Le ministère des Affaires étrangères canadien a réagi à l'annonce dans la journée, se déclarant être «sérieusement inquiet de ces informations de presse», par la voix de son porte-parole. «Nous cherchons à en savoir plus sur la récente déclaration du Royaume d'Arabie saoudite», a-t-il ajouté. 

Au coeur de cette faire diplomatique, l'ambassade canadienne à Riyad s'était dite «gravement préoccupée» par une nouvelle vague d'arrestations de défenseur des droits de l'Homme dans l'Etat du Moyen-Orient. L'arrestation de Samar Badaoui, activiste saoudienne internationalement reconnu, et de sa collègue Nassima al-Sadah, annoncé en fin de semaine dernière, avait fait particulièrement réagir la diplomatie canadienne. 

Riyad, qui a donné 24 heures au diplomate canadien pour quitter le pays, a exprimé sa réprobation envers la formulation du texte, vue par le ministère des affaires étrangères comme une intrusion du Canada dans ses affaires intérieures. «Il est très regrettable que les mots "libération immédiate" figurent dans le communiqué canadien, déclarait le ministre des Affaires étrangères saoudien. C’est inacceptable dans les relations entre deux pays.»

Si les relations commerciales entre les deux pays demeuraient limités, de nombreux étudiants saoudiens installés au Canada (15 000 en 2007) pourraient être menacés par la fin des accords bilatéraux entre les deux pays.

Des militantes acclamées à l'international sous les verrous

Avec l'égalité homme-femme comme cheval de bataille, Samar Badaoui avait reçu en 2012 le prix international du courage féminin, décerné par le département d'Etat américain. La militante saoudienne fait campagne depuis 2012 pour la libération de son Raef al-Badaoui, un blogueur dissident, condamné à dix ans de prison et à 1 000 coups de fouet pour «insulte à l'islam», en raison de propos tenus sur son blog, mais aussi de son ancien, Walid Abou al-Khair.

badawi_0.jpgSamar Badaoui, au centre, reçoit des mains de Michelle Obama et d'Hillary Clinton, le Prix international du courage des femmes lors d’une cérémonie au Département d’Etat américain à Washington le 8 mars 2012 © JEWEL SAMAD / AFP

Depuis le Canada, où l'épouse de Raef al-Badaoui est réfugiée depuis l'automne 2013 avec ses trois enfants, le Premier ministre Justin Trudeau avait lui-même avisé en avril dernier le prince saoudien Mohammed ben Salmane de «ses préoccupations importantes et constantes» à l'égard du blogueur emprisonné.

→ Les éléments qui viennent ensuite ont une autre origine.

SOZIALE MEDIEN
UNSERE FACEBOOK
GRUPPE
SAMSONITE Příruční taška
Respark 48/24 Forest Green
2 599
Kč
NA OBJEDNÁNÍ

Les arrestations de Samar Badaoui et de sa collègue sont intervenues quelques semaines après celles d'une dizaine de militantes des droits des femmes, accusées de porter atteinte à la sécurité nationale et de collaborer avec les ennemis de l'État. 

Une diplomatie aggressive

La réaction de Riyad illustre la politique étrangère offensive menée par le prince saoudien, Mohammed ben Salmane depuis son arrivée à la tête du pouvoir en 2017. Tout en verouillant toute forme d'opposition au sein du royaume, le dirigeant de 32 ans a notamment ordonné le blocage de son voisin du Qatar ou la participation de l'aviation saoudienne aux bombardements contre les rebelles Houthis soutenus au Yémen par son ennemi et rival l'Iran.

Le jeune prince héritier saoudien s'est fait, en parallèle, l'instigateur d'une série de réformes, comme l'autorisation de conduire pour les femmes, visant à redorer l'image conservatrice du royaume. Un manière de préparer le pays à sa reconversion économique, après des décennies de «tout-pétrole».